[Problem A]: From the news passage on Comey's remarks about police, copy the text between "Recent reports show" and "crime to spike.", inclusive.
[Problem B]: According to the news passage on Comey's remarks about police, how long has Kevin Carroll's career in law enforcement lasted?

══ Document passage

According to NBC12.com:
FBI director James Comey says he recently spoke to officers in a “big city precinct.”
“Who describe being surrounded by young people with mobile phones held high taunting them when they get out of their cars,” recalled Comey. “They said to me ‘We feel under siege and we don’t feel much like getting out of cars.'”
Comey notes crime is on the rise, and he suggests it coincides with a “chill wind” blowing through law enforcement over the last year.
“And that wind is surely changing behavior,” said Comey.
Kevin Carroll, who is president of the state Fraternal Order Of Police, disagrees.
“When someone says we are afraid to go do our job, they are accusing us of being cowards,” said Carroll. “If a guy is in a school killing children, you don’t stand outside and say ‘I’ll wait until he’s done.’ You go in after him.”
Carroll says that’s exactly what he’s done throughout his 29-year career in law enforcement.
“You don’t have the luxury of not doing your job,” said Carroll. “You have to do it every day, because if you don’t do it, you put yourself in harms way and anybody else you work with.”
Carroll says, despite the violence, officers are certainly not retreating.
“If he has statistical data to show that, he needs to share it,” said Carroll. “I’ve not witnessed that.”
Recent reports show Comey conceding he has “little evidence.” The FBI director instead reportedly calls it ‘common sense’ that police scrutiny has caused crime to spike.
“There’s an increase in crime, but there’s a lot of things that can be in correlation to that,” said Carroll. “I wouldn’t say pointing the finger at the police and saying you are not doing your job is the solution.”

════
══ Stored data

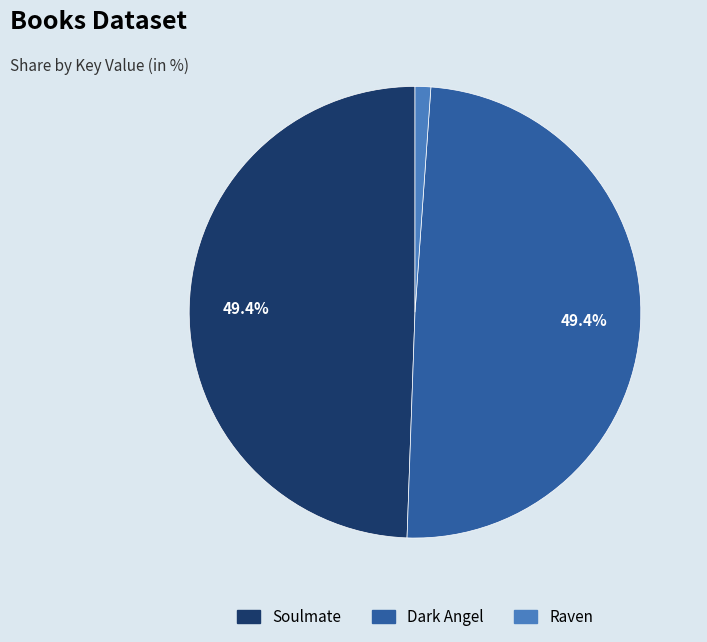

To the nearest percent, what is the difference between the largest and smallest slice percentages?

48%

════

[Written response A]:
Recent reports show Comey conceding he has “little evidence.” The FBI director instead reportedly calls it ‘common sense’ that police scrutiny has caused crime to spike.

[Written response B]: 29 years.